» Exercise task 1
In the power supply text, rewrite the paragraph beginning "A power supply system includes" as a short bulleted list that keeps its main facts.

» Quoted text
POWER SUPPLY SYSTEM

Abstract

A power supply system includes an illumination circuit for receiving an AC voltage and a control circuit for receiving a DC voltage. The illumination circuit includes a first switch unit and at least one light emitting unit. The control circuit includes a first winding unit, a second switch unit, and a second winding unit. The second winding unit provides the DC voltage to the first winding unit by the second switch unit. The first winding unit provides the AC voltage to the light emitting unit by the first switch unit. The light emitting unit emits light when receives the AC voltage.

Description

BACKGROUND

1. Technical Field

The present disclosure relates to a power supply system for saving power.

2. Description of Related Art

A data center is a facility used to house computer systems and associated components, such as telecommunications and storage systems. Many data centers include redundant or backup power supplies, redundant data communications connections, environmental controls (e.g., air conditioning, fire suppression, illumination system) and security devices. Programmable Logic Control (PLC) systems may be used to monitor and control the illumination system in the data center. However, when a user is away from the data center and forgets to shut down the illumination system, a waste of power may occur.

Therefore there is a need for improvement in the art.

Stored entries
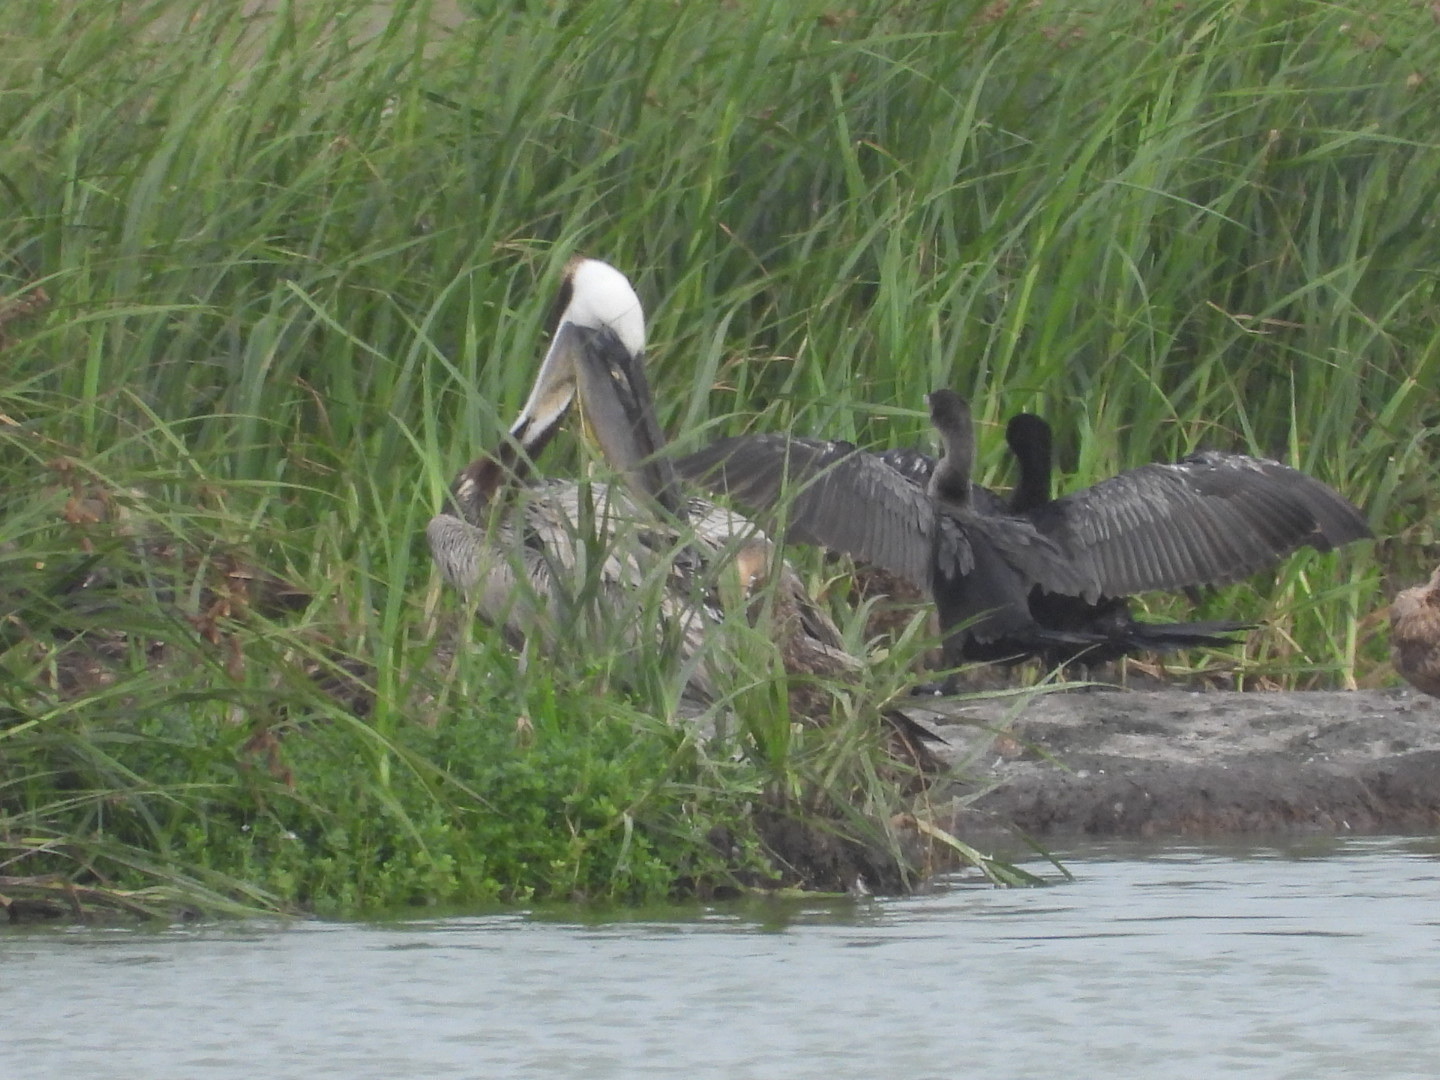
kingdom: Animalia
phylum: Chordata
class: Aves
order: Suliformes
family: Phalacrocoracidae
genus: Phalacrocorax
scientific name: Phalacrocorax brasilianus
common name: Neotropic cormorant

» Exercise task 2
In the rows above, reproduce the lines from the one containing "phylum: Chordata" through the final line of the rows, both included.

» Finished answer 1
- The system has an illumination circuit, which receives an AC voltage, and a control circuit, which receives a DC voltage.
- Illumination circuit: a first switch unit and at least one light emitting unit.
- Control circuit: a first winding unit, a second switch unit and a second winding unit.
- The second winding unit supplies the DC voltage to the first winding unit through the second switch unit.
- The first winding unit supplies the AC voltage to the light emitting unit through the first switch unit.
- The light emitting unit emits light when it receives the AC voltage.

» Finished answer 2
phylum: Chordata
class: Aves
order: Suliformes
family: Phalacrocoracidae
genus: Phalacrocorax
scientific name: Phalacrocorax brasilianus
common name: Neotropic cormorant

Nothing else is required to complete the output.